Espaços infantis nas delegacias do Rio

Na Rocinha, mães encontram brinquedotecas para os filhos

Por O Dia

A ideia é aliviar o sofrimento de quem precisa registrar uma ocorrência e está acompanhado dos filhos. Em quatro delegacias do Estado 11ª DP (Rocinha), Delegacia de Atendimento a Mulher (DEAM) de São João de Meriti, Delegacia da Criança e do Adolescente Vítima (DCAV) e Delegacia de Homicídios da Baixada Fluminense (DHBF) policiais criaram pequenas brinquedotecas e bibliotecas que contam com mesas, cadeiras, livros educativos, lápis de cor, tapetes coloridos e brinquedos.

Na delegacia da Rocinha, o delegado Antônio Ricardo Nunes e seus inspetores implantaram o espaço, que tem até um berço. Tudo foi comprado após uma vaquinha que durou um mês.

"Nossas inspetoras viram essa necessidade. As crianças chegavam com os pais e viam policiais chegando com apreensões e presos, o que poderia traumatizá-las", lembra o delegado. Em menos de um mês fizeram uma vaquinha e compraram livros e brinquedos. "O objetivo foi tirar os pequenos da realidade hostil de uma delegacia. As mães ficam mais à vontade para prestar seus depoimentos", lembra a inspetora Danielle Gurgel, uma das responsáveis pela criação do espaço na Rocinha, ao lado da colega Renata Rodrigues. "Muitas mães, quando acabam o registro, perguntam se podem levar o brinquedo que seu filho estava usando. Sempre dizemos que sim". A delegacia mantem um banco de roupas que doa para pessoas que chegam ao local com filhos apenas com fraldas.

O mesmo tipo de espaço existe na Deam de São João de Meriti, na Baixada Fluminense "É impressionante a diferença que faz. As mães ficam mais a vontade e se sentem mais acolhidas", conta emocionada a delegada Elisa Borboni.
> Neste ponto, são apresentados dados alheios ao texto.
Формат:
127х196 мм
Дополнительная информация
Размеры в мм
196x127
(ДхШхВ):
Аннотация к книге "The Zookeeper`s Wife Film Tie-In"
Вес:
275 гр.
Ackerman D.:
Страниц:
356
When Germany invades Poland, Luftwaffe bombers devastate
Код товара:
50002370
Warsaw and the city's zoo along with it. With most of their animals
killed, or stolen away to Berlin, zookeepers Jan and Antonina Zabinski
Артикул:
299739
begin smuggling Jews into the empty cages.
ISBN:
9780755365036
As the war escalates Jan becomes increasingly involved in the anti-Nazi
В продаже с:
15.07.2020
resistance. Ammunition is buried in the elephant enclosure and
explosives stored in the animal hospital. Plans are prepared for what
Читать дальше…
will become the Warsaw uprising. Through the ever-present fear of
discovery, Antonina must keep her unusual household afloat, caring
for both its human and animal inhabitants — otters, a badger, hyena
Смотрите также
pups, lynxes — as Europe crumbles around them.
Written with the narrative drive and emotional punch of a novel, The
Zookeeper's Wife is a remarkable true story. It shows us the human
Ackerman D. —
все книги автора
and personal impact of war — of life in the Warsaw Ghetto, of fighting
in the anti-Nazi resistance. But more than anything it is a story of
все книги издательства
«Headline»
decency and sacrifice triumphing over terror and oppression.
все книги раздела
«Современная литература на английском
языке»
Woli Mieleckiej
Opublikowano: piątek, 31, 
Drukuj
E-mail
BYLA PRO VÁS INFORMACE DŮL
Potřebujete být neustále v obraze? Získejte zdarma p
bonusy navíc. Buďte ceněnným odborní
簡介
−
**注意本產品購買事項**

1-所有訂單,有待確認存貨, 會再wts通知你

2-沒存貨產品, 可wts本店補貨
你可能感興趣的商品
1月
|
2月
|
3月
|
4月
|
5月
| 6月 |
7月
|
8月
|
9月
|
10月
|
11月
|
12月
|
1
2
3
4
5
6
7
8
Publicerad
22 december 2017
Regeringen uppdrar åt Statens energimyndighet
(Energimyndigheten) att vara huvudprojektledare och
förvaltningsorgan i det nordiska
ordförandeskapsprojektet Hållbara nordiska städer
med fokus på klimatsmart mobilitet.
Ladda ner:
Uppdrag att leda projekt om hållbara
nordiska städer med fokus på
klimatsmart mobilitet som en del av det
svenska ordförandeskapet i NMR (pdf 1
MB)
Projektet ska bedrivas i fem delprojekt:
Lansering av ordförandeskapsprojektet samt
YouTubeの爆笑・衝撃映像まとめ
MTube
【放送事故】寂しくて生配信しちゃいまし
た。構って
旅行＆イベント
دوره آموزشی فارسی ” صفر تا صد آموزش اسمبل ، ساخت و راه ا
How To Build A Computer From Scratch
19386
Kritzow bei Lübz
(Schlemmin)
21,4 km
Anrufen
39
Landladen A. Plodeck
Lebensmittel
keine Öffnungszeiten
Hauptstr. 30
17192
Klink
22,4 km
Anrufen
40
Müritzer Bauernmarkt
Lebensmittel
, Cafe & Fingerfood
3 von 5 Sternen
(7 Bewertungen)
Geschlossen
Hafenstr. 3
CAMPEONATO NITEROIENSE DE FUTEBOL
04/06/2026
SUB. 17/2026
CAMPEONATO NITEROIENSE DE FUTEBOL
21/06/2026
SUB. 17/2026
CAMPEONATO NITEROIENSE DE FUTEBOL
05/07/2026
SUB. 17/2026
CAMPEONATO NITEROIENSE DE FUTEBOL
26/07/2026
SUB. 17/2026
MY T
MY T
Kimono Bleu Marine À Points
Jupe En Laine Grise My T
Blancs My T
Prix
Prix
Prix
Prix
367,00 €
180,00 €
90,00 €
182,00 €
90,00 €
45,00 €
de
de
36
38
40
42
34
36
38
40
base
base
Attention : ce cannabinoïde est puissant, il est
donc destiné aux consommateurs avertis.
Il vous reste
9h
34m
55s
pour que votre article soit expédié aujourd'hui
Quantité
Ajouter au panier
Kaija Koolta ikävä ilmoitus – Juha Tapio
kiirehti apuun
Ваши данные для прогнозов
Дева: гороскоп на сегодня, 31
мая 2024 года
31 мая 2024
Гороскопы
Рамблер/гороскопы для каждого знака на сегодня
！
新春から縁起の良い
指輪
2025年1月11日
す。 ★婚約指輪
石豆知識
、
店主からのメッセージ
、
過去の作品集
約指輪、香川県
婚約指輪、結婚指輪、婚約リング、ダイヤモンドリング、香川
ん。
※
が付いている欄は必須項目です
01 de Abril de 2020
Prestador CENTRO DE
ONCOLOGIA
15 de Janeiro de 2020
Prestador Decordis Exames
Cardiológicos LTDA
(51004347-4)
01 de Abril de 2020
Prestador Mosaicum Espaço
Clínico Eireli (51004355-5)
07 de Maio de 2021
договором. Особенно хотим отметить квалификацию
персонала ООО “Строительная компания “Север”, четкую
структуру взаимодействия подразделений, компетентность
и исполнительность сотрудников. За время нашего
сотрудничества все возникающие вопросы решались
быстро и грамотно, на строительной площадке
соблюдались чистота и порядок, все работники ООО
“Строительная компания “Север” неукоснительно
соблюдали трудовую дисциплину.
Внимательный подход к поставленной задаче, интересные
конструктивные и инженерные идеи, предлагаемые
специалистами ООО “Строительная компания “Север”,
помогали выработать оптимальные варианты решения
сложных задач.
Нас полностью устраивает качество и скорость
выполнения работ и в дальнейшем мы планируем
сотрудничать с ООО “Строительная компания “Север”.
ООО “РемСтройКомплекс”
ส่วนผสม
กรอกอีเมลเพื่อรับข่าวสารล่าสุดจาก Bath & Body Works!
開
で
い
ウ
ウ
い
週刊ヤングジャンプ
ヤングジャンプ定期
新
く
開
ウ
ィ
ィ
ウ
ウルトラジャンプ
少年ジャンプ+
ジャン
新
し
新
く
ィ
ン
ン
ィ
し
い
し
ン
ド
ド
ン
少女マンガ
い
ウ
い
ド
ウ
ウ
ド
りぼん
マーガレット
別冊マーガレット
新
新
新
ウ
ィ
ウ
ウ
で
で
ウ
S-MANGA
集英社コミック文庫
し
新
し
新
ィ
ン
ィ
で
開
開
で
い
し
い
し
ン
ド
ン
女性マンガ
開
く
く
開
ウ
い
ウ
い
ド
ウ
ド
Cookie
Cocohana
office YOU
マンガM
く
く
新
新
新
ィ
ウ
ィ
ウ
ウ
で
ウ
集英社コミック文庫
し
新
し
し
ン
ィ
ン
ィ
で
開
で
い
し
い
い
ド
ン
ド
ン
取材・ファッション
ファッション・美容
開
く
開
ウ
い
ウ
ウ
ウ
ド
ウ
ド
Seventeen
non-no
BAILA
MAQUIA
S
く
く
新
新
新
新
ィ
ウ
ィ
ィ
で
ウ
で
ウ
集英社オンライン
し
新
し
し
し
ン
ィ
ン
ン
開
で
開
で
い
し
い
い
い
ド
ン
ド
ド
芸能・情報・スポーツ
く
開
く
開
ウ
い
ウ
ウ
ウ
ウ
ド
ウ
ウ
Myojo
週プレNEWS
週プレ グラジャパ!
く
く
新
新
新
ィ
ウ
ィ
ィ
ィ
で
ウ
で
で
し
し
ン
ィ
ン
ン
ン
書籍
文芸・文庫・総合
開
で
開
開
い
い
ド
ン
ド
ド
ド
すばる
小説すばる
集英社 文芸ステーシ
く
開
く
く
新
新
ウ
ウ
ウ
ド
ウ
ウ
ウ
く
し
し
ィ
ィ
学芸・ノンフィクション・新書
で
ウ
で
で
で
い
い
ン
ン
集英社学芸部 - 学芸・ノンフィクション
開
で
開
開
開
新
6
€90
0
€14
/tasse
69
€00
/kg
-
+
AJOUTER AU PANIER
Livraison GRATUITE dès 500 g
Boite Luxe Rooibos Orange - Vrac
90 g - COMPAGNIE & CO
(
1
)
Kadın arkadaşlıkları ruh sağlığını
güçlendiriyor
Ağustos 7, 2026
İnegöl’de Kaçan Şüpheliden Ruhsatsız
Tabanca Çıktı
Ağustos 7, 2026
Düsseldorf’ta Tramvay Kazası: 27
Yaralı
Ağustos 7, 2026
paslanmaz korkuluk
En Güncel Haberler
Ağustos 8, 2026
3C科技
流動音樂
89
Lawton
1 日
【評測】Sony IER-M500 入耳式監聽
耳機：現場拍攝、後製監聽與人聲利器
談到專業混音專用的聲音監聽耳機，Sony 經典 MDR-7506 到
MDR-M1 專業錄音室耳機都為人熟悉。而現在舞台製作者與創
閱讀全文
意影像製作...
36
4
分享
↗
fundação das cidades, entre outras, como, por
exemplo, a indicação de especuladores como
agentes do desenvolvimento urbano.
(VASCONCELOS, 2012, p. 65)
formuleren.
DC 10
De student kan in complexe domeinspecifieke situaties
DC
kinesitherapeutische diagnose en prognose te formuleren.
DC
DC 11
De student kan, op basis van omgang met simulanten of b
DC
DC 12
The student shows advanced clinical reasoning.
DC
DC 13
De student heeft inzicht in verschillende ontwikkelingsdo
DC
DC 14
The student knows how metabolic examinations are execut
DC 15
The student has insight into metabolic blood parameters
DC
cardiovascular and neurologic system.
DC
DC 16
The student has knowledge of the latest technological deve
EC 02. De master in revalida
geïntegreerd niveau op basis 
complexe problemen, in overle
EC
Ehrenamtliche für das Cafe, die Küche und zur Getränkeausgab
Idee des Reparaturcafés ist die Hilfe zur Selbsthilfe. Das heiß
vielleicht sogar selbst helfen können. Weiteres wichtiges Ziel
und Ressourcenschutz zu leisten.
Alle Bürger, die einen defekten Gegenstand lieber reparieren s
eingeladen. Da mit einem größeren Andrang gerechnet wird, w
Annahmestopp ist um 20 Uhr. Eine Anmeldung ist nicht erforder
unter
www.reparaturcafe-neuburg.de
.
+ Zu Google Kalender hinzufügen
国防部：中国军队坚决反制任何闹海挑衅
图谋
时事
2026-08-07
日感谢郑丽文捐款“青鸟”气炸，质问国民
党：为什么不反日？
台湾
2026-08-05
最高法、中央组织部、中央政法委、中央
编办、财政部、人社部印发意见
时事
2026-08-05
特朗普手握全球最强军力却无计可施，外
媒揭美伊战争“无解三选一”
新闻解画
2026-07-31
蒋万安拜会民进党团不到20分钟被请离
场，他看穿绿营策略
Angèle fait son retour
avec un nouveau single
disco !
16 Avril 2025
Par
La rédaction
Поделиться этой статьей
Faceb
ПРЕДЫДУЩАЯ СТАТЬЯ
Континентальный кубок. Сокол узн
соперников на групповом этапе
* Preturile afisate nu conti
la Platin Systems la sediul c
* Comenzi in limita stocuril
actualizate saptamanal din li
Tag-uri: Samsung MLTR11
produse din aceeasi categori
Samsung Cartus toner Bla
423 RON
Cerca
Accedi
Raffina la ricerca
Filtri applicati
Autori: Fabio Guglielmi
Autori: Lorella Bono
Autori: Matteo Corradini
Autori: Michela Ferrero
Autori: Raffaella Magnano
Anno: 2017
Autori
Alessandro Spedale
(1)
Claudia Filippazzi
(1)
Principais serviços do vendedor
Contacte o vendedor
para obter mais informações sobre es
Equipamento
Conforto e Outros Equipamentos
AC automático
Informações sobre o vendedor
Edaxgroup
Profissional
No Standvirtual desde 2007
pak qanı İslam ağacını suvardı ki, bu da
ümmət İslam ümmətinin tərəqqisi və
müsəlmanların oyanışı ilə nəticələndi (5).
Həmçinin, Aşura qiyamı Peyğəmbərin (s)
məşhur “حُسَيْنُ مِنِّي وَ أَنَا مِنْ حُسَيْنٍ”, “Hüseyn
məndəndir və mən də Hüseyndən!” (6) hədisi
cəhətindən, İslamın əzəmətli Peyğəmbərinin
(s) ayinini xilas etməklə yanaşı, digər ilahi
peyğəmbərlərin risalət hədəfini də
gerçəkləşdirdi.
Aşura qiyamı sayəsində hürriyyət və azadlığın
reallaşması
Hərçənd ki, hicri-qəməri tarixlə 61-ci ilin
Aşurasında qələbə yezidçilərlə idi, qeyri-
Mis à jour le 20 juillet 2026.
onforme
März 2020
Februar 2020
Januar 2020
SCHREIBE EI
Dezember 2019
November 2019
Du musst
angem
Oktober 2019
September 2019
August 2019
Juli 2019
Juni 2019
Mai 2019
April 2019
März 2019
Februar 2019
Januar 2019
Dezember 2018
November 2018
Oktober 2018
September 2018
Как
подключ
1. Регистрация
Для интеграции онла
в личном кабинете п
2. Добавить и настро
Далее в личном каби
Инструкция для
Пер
Além de servir para deixar os pais mais despreocupados, o espaço também é usado nas entrevistas com crianças, que passaram por algum sofrimento ou violência sexual. A conversa é feita por escrivãs com preparo para coletar informações sem causar maiores trauma na criança, que já chega na delegacia fragilizada com a situação de violência sofrida. "As vítimas se sentem mais a vontade e cooperam o que é essencial para as investigações", salienta Elisa.

Para a psicanalista de criança e adolescente Ana Maria Iencarelli, esses espaços são importantes, já que o ambiente de uma delegacia "é muito agressivo. Trata-se de um local carregado. A criança chega e não sabe o que pode acontecer. É preciso dar proteção para esses pequenos. Eles não podem ficar sozinhos, em momento algum", conclui Ana.